Task statement
For this exercise, write out the full listing that follows exactly and skip its pictures.

Provided entries

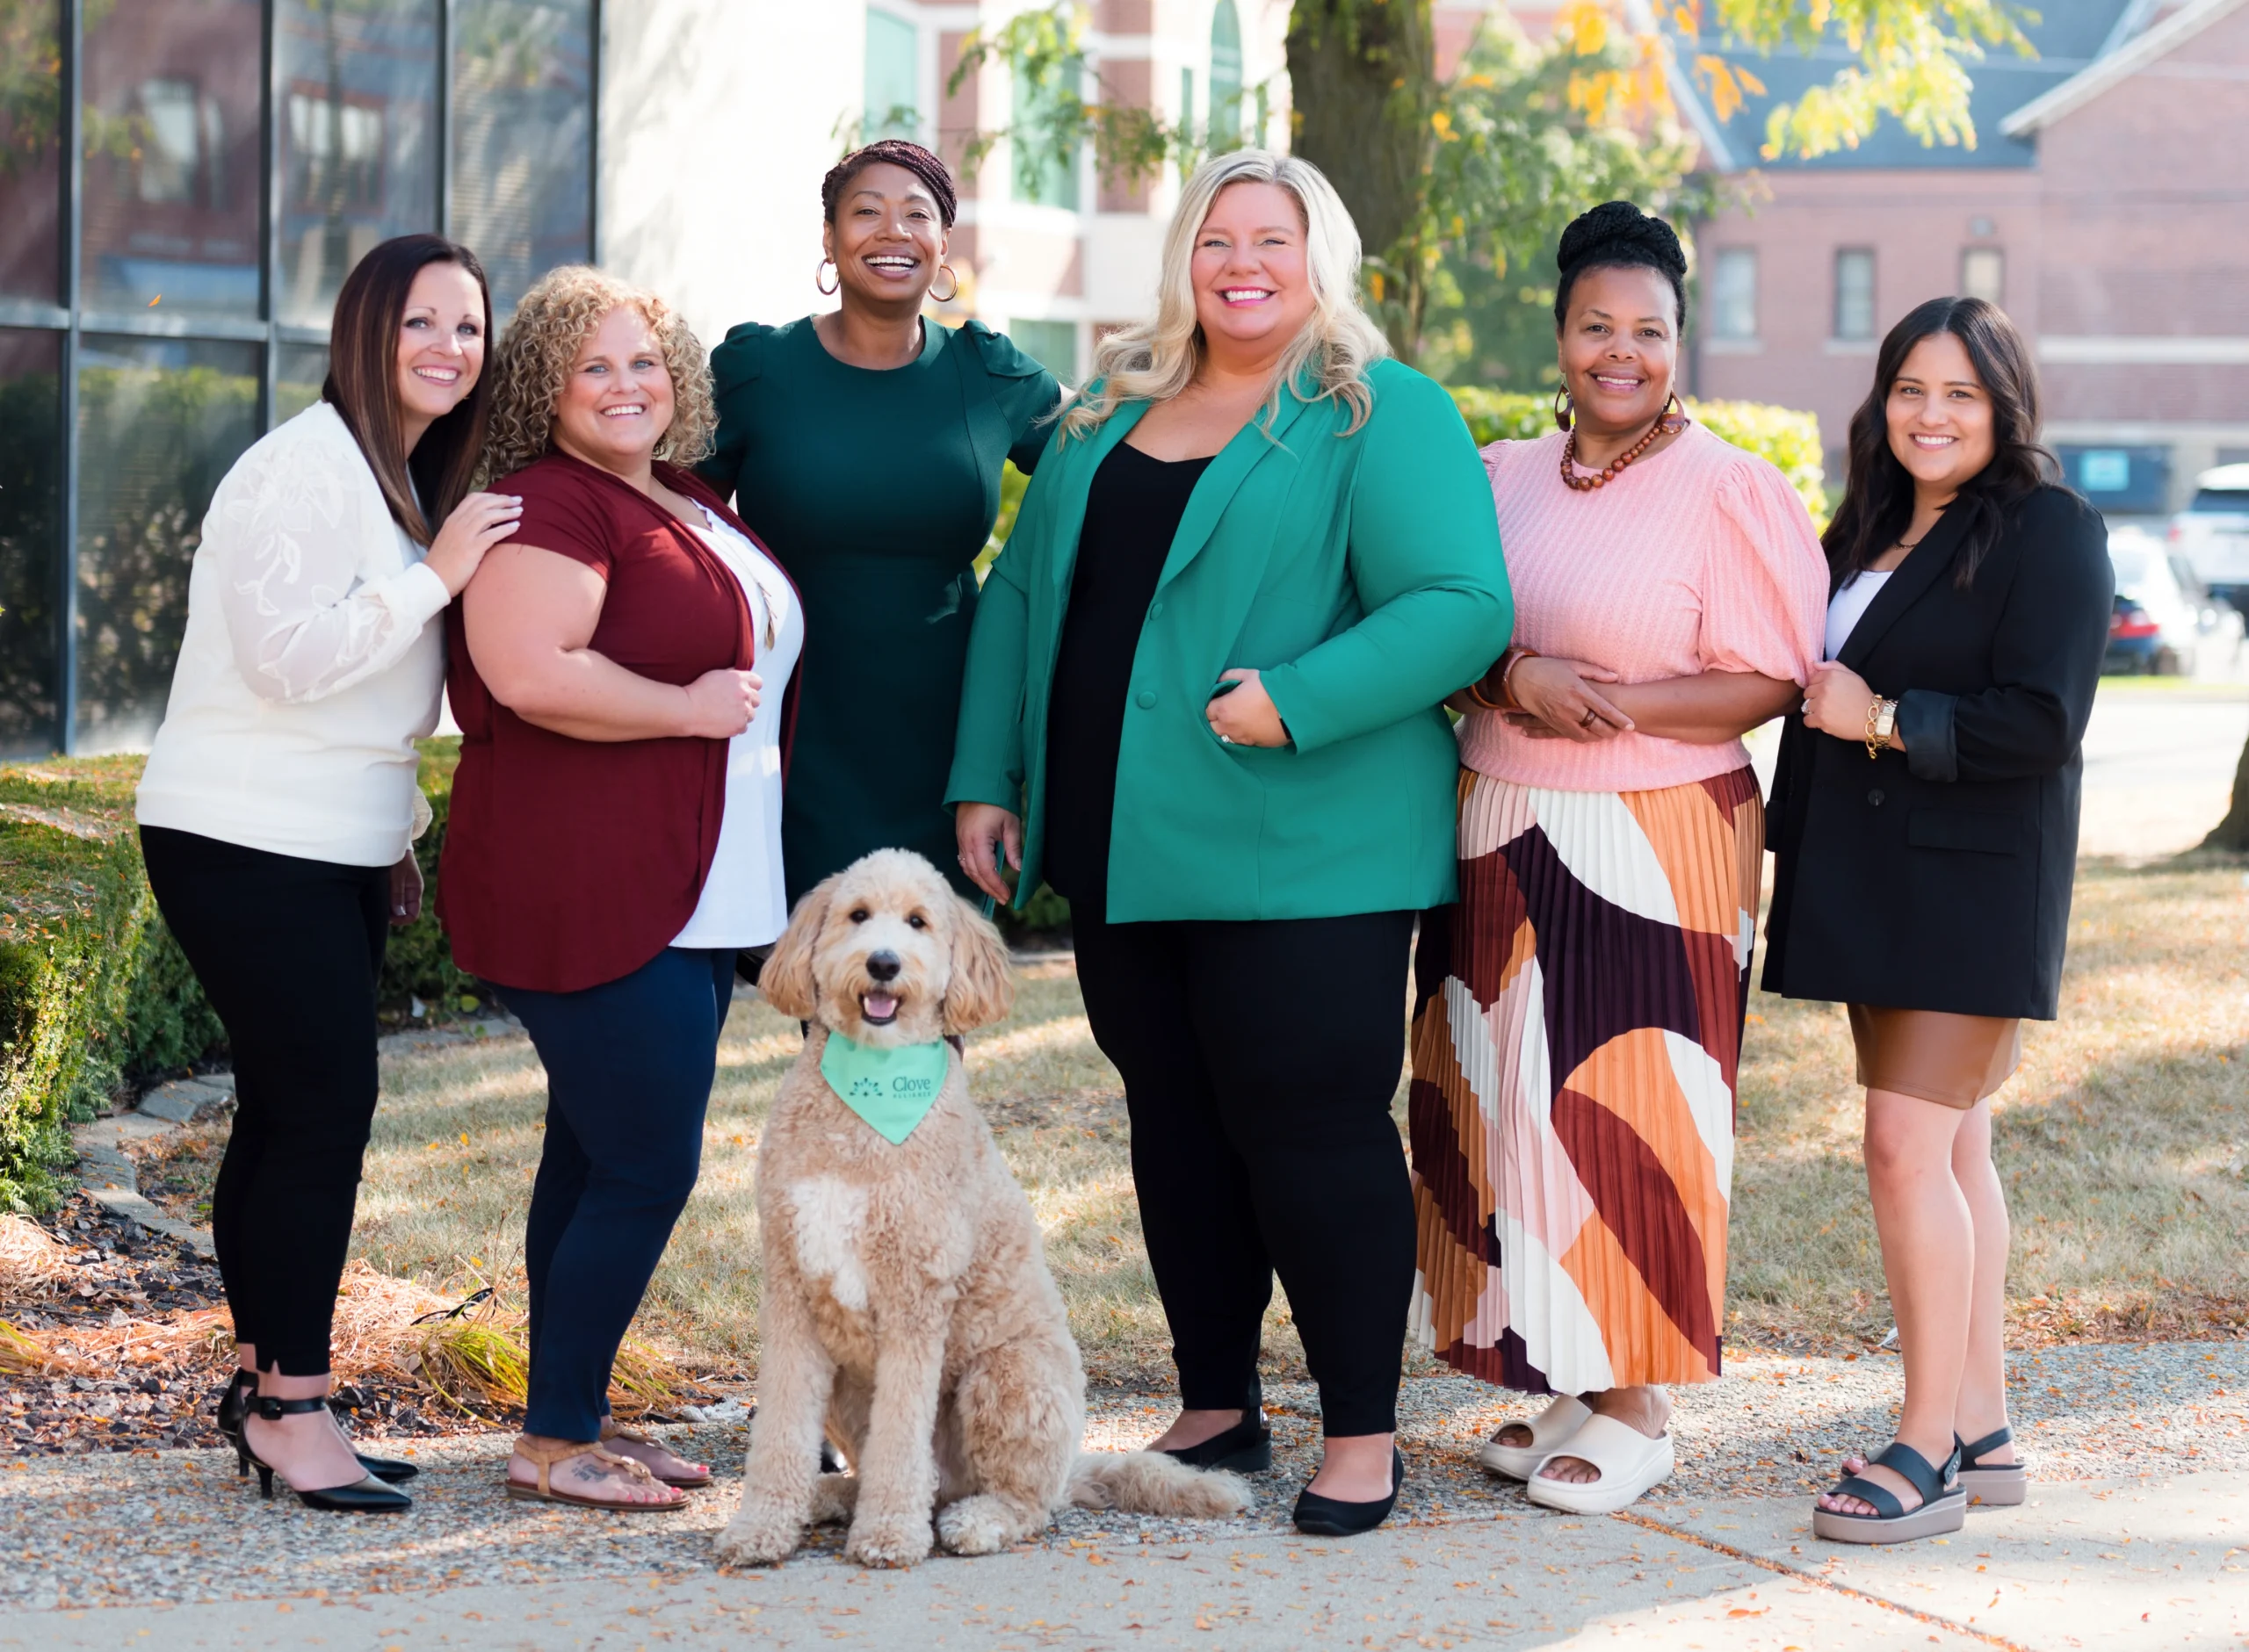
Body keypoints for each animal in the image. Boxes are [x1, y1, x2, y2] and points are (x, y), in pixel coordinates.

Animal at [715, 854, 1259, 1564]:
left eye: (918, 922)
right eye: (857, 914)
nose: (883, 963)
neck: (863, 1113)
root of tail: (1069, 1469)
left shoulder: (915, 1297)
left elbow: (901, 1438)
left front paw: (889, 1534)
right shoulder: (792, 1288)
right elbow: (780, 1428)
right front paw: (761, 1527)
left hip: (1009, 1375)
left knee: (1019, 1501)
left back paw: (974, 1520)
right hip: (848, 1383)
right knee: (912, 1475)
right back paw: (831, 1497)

Answer section
Body keypoints for each animal in the image. Boxes are [x1, y1, x2, y2] and points are (x, y), in pixel coordinates.

Animal at [715, 854, 1259, 1564]:
left eye: (918, 922)
right eye: (857, 914)
nose: (883, 963)
neck: (863, 1113)
root of tail: (1069, 1469)
left shoulder: (915, 1297)
left elbow: (901, 1438)
left front paw: (889, 1534)
right shoulder: (792, 1288)
right elbow: (780, 1428)
right front paw: (761, 1527)
left hip: (1009, 1375)
left knee: (1019, 1501)
left back paw: (974, 1520)
right hip: (848, 1383)
right knee: (912, 1475)
right back paw: (831, 1497)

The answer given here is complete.